ANALYSE DE L'IMAGE SOURCE
Les guerriers du quotidien
Les mannequins préhistoriques du Musée des Invalides sont ainsi des représentations caractéristiques d’hommes préhistoriques des années 1870/1880. Présentés somme des guerriers – "Costumes de guerre", dit la légende –, ils sont donc l’objet d’une appropriation de la part de personnes intéressées par l’histoire militaire. Il faut y voir le signe d’une grande popularité de la préhistoire qui devient alors un domaine que l’on doit aborder si l’on veut traiter une question à fond. Les valeurs de la société du XIXe siècle doivent trouver leur origine dans les temps lointains, selon l’idée naïve que l’ancienneté légitime la valeur. Le Musée des armées va donc chercher les origines de la guerre aux temps préhistoriques, c’est-à-dire à une époque où, dans la conception du XIXe siècle, les limites entre chasse et guerre sont mal définies.
Mais, cette appropriation n’est pas seulement le résultat d’un manque de rigueur. Elle prend un sens particulier par sa référence au système illustré par la classification industrielle. L’intérêt pour les outillages des peuples primitifs – préhistoriques ou contemporains de l’homme du XIXe siècle – doit être rattaché aux préoccupations apparues au XVIIIe siècle dans l’esprit de l’Encyclopédie.

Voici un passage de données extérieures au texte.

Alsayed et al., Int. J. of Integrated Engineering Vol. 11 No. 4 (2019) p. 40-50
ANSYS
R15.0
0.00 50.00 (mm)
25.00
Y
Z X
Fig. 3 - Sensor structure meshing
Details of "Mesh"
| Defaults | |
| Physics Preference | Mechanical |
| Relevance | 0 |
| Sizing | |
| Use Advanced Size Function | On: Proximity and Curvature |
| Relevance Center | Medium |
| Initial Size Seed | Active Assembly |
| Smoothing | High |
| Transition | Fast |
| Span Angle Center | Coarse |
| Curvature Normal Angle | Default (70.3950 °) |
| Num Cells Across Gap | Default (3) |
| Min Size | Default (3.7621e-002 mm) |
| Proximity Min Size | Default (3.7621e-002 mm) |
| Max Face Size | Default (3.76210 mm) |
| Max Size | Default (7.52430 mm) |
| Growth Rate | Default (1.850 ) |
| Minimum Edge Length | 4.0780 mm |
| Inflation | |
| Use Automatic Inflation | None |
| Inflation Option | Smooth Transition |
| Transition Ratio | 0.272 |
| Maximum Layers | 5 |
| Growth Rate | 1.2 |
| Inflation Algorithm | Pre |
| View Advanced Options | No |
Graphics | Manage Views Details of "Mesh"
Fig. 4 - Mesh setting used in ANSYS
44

C’est alors que les objets et les techniques de la vie quotidienne deviennent dignes d’intérêt et d’étude. Au XIXe siècle, c’est-à-dire au moment où la révolution industrielle prend son essor, l’intérêt pour les techniques devient un enjeu économique. Les industries préhistoriques sont alors intégrées à un discours sur le progrès. La présence de la préhistoire aux Expositions universelles va dans ce sens : la juxtaposition des humbles outils préhistoriques et des inventions les plus audacieuses de la science moderne frappent les esprits en témoignant du chemin parcouru dans la voie du progrès technique.
Or ce progrès technique est considéré comme la première étape sur le chemin du progrès social et moral. Le développement industriel constituerait ainsi une lutte contre le passéisme et la stagnation. L’homme préhistorique qui a initié ce grand mouvement évolutif peut alors être perçu comme un guerrier du quotidien ; ses outils sont des armes contre l’ignorance et l’obscurantisme.